Iron Scars vol 6 and vol 7. Encompassing chapters 4, 5, and 6 of her epic series about a conflict between a family of witches and dark fey on an island, Frakes uses her own experiences in conveying the sense of isolation and weirdness of growing up with a bunch of other families in a remote location. The evil elves (of the Unseelie Court) are kidnapping kids from the village, including the kin of witches. These chapters represent the efforts of some of the kids to fight back by trying to learn the name of the Queen of the Unseelie Court to get power over her. There's also a chapter about the Sand Witch working to try to parley with the Unseelie Court, before they have to do something like go to war. Frakes' line is a delightful combination of thick, bold lines with sketched-out figures that allow the reader to fill in gaps. Her use of gesture in particular is a big part of what makes her comics fun to read.
Your Mom Friend Is Not Okay is an infrequent example of Frakes doing memoir, something she only tends to do when she really has something to say. In this case, she writes about her harrowing experience giving birth. I've read a number of birthing stories in comics form (it's fantastic that it's become fairly common), but there's a sense where Frakes published this out of sheer frustration. Along the way, there are still some funny observations that have everything to do with an idealized conception of childbirth that rarely materializes.
What's interesting is that Frakes did this using some prompts. For Hourly Comics Day in 2019, she used the mechanics of doing a comic every hour to talk about her birth experience, which was horrific. The strip serves as an introduction to the rest of the comic, as she notes that an emergency c-section incision was made before her epidural anesthetic kicked in, her midwives never listen to her, and her baby had to have an emergency blood transfusion. There was a hippie midwife who downplayed her fears, having to deal with a pain scale she didn't understand, and a friend who told her that babies freak him out and they were gross. (In other words, what NOT to say.)

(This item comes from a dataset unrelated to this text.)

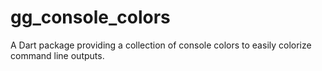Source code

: # gg_console_colors

A Dart package providing a collection of console colors to easily colorize command line outputs.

Frakes also details how having a baby gave other people a sense of entitlement to her experience--especially her mom, who was angry that someone threw Frakes a baby shower but didn't think to invite a bunch of people that she wanted there. Frakes shows her mom a diagram of how to treat people in crisis; sending comfort and support to "outer rings" (friends to family to partner to patient) and move that in, and send complaints and "what about me" feelings outward. Thus the person in crisis doesn't have to deal with other feelings, and people at various stages in the circles have outlets. Frakes' strip about this is very funny, as her mom replies "Your grandma wouldn't like this," leading to a plop take. There are strips about introducing formula (always a touchy subject), her midwife's dismissal of her symptoms nearly leading to tragedy, going to the hospital anyway, and a rapid escalation of symptoms. Her mom was there to "help" and tried to walk off in a huff when she felt unappreciated. The comic concludes a year later with another hourly comic strip, shifting into a different new normal that is still stressful, right before COVID hits. Throughout it all, her line art shines, with her thick line for figures and finer line for expressions and features the bedrock of her lively cartooning. Frakes is generally a fairly serious storyteller, but this makes her moments of humor all the more effective; she's not so much trying to tell gags as she is relate the frustrating absurdity of certain situations.